In this holiday video from London ad agency Karmarama, Canada-based lingerie maker La Senza presents a novel Christmas choir. Women in their underwear lie on a puffy piano, each singing the musical note represented by their bra size, from A to G.
A Christmas choir built from cup sizes
The hook is immediate. A to G becomes a scale. The set becomes a keyboard. The cast becomes the instrument. It is a simple idea that explains itself in seconds, and it gives the viewer a reason to watch again just to catch how the “notes” are assigned.
How the mechanic sells the range
Instead of listing products, the film turns product variety into a performance system. Each cup size is framed as a distinct note, and the choreography is built around sequencing those notes into a familiar holiday tune.

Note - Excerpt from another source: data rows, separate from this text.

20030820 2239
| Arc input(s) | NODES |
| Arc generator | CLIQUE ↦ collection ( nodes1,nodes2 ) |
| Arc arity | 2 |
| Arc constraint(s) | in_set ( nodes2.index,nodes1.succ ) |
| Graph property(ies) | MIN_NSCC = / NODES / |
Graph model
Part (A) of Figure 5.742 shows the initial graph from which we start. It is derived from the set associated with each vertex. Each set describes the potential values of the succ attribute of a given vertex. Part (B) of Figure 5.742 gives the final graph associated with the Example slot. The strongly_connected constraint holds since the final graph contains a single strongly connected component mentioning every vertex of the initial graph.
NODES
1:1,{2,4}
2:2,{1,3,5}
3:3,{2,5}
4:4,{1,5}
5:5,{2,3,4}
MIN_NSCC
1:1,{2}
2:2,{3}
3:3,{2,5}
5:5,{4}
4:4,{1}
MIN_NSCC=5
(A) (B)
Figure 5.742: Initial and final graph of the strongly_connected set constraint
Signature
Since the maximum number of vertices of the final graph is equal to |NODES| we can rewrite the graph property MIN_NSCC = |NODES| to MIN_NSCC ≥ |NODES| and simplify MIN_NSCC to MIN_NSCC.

In holiday retail marketing, the quickest way to earn attention is to turn the product range into entertainment people can instantly understand.
Why it lands as a share
The format is cheeky, high-contrast, and easy to summarize. That makes it naturally social, because people can describe it in one sentence and still do it justice. The “keyboard” visual also creates a clear pattern, so even casual viewers feel like they are in on the joke.
Extractable takeaway: When your product offer is breadth, not one hero feature, convert that breadth into a simple system the audience can see and repeat, and the message sticks without explanation.
The intent behind the wink
This is brand entertainment with a retail job to do. It keeps La Senza top-of-mind during a gifting season and spotlights that the brand serves a wide range of sizes, while the tone keeps it light enough to travel beyond existing customers.
The real question is whether the performance makes that size range memorable enough to travel beyond the existing customer base.
How to turn range into a shareable system
- Make the organizing idea visible. A to G as notes is instantly legible.
- Use a familiar frame. A holiday tune lowers comprehension cost.
- Sell the range without “catalog copy”. Show variety as a system, not as a list.
- Keep the runtime tight. Short spectacle beats long explanation for sharing.
- Let the craft do the persuasion. Production, choreography, and rhythm carry the message.
A few fast answers before you act
What is the core idea of The Cup Size Choir?
Assign musical notes to bra cup sizes and build a performance that turns product range into a simple, watchable system.
Why does this work as holiday advertising?
It is easy to understand, easy to retell, and it uses a seasonal structure people already recognize, so the message lands quickly.
What is the main brand message?
That the brand offers a broad size range, communicated through entertainment rather than product claims.
What is the biggest risk with this kind of execution?
If the tone feels gratuitous or distracting, the audience remembers the stunt but forgets the brand or the point.
How can a different category copy the approach safely?
Translate “range” into a clear system. Use a familiar cultural frame. Keep the mechanic obvious, and let the craft carry the story.